A short time later the two Germans walked in to the yard. One of the youngsters was outside playing cowboys with a toy gun. Upon seeing the little boy, they snapped to attention and said “Vee Surrender!”

The boy invited them into the house and the next few hours were spent listening to stories of adventures on a German U-Boat.

That evening the farmer and his wife returned from the field. While he was finishing with the chores, she went into the house and to her shocked surprise were two young German officers telling stories to the youngsters. They stood, snapped another salute and surrendered again to the farmer’s wife. She later admitted one was the handsomest man she’d ever seen.

Authorities were called and the two gentlemen were returned to Camp Papago.

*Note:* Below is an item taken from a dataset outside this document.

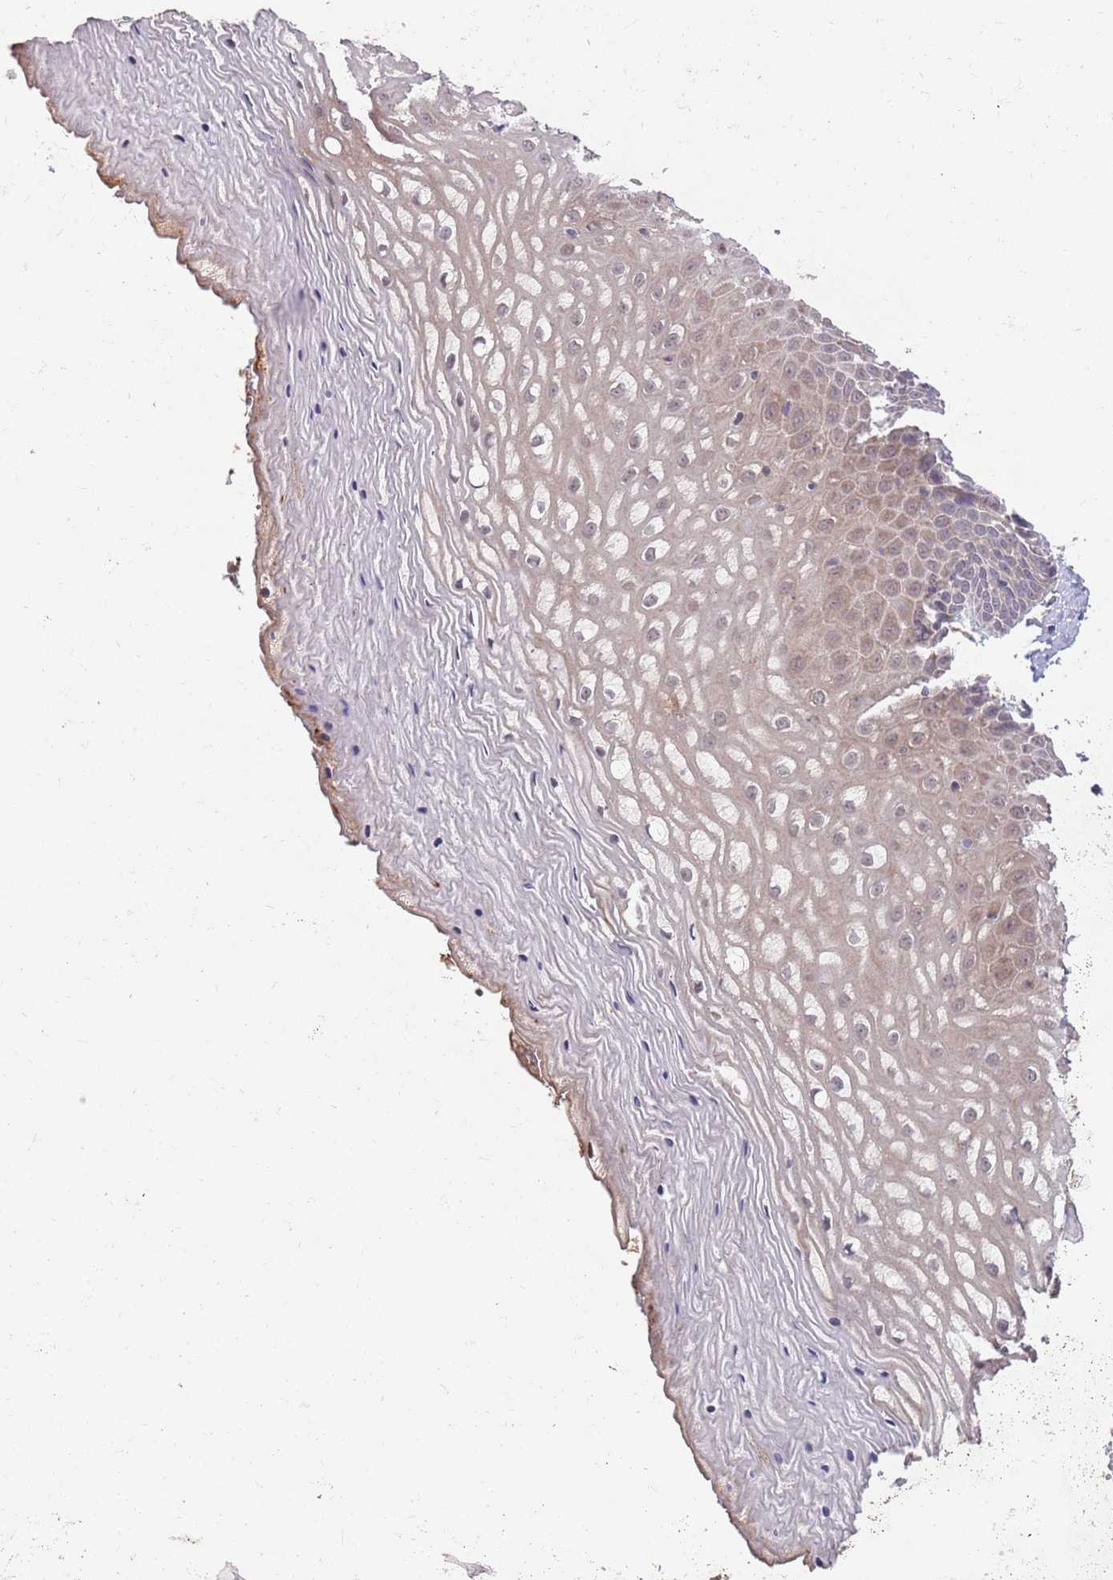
{"staining": {"intensity": "moderate", "quantity": ">75%", "location": "cytoplasmic/membranous"}, "tissue": "vagina", "cell_type": "Squamous epithelial cells", "image_type": "normal", "snomed": [{"axis": "morphology", "description": "Normal tissue, NOS"}, {"axis": "topography", "description": "Vagina"}], "caption": "Protein staining of unremarkable vagina exhibits moderate cytoplasmic/membranous expression in about >75% of squamous epithelial cells. Using DAB (brown) and hematoxylin (blue) stains, captured at high magnification using brightfield microscopy.", "gene": "MEI1", "patient": {"sex": "female", "age": 65}}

The others, with the exception of Captain Wattenberg, were soon captured. Some found prison life easier than hiking the desert to the Mexican border.

Captain Wattenberg spent the winter and spring hiding out in a small cave in the Phoenix Mountains. Prisoners on work parties left food for him in pre-designated places. His hiding place was near the foot of Squaw Peak now known as Piestewa Peak, north of the elegant Biltmore Resort. Old timers say the captain could lay claim to being Arizona’s first German winter visitor. Then 36 days after the escape, he walked into Phoenix and in a heavy German accent asked a gas station attendant for directions to the train station. That did him in. Thus closed the chapter on the “great escape.”

I attended both the 40th and 50th anniversaries in 1984 and 1994 when many of the prisoners returned to Camp Papago for a reunion. One of them mentioned that once outside they were cold, wet, and hungry so many of them simply turned themselves in.

I met Captain Wattenberg and despite the fact that he was more than 80 years old he still stood erect as a ramrod, looking like a German U-Boat skipper right out of Hollywood’s central casting. He didn’t make the second re-union in 1994 due to failing health, passing away the following year.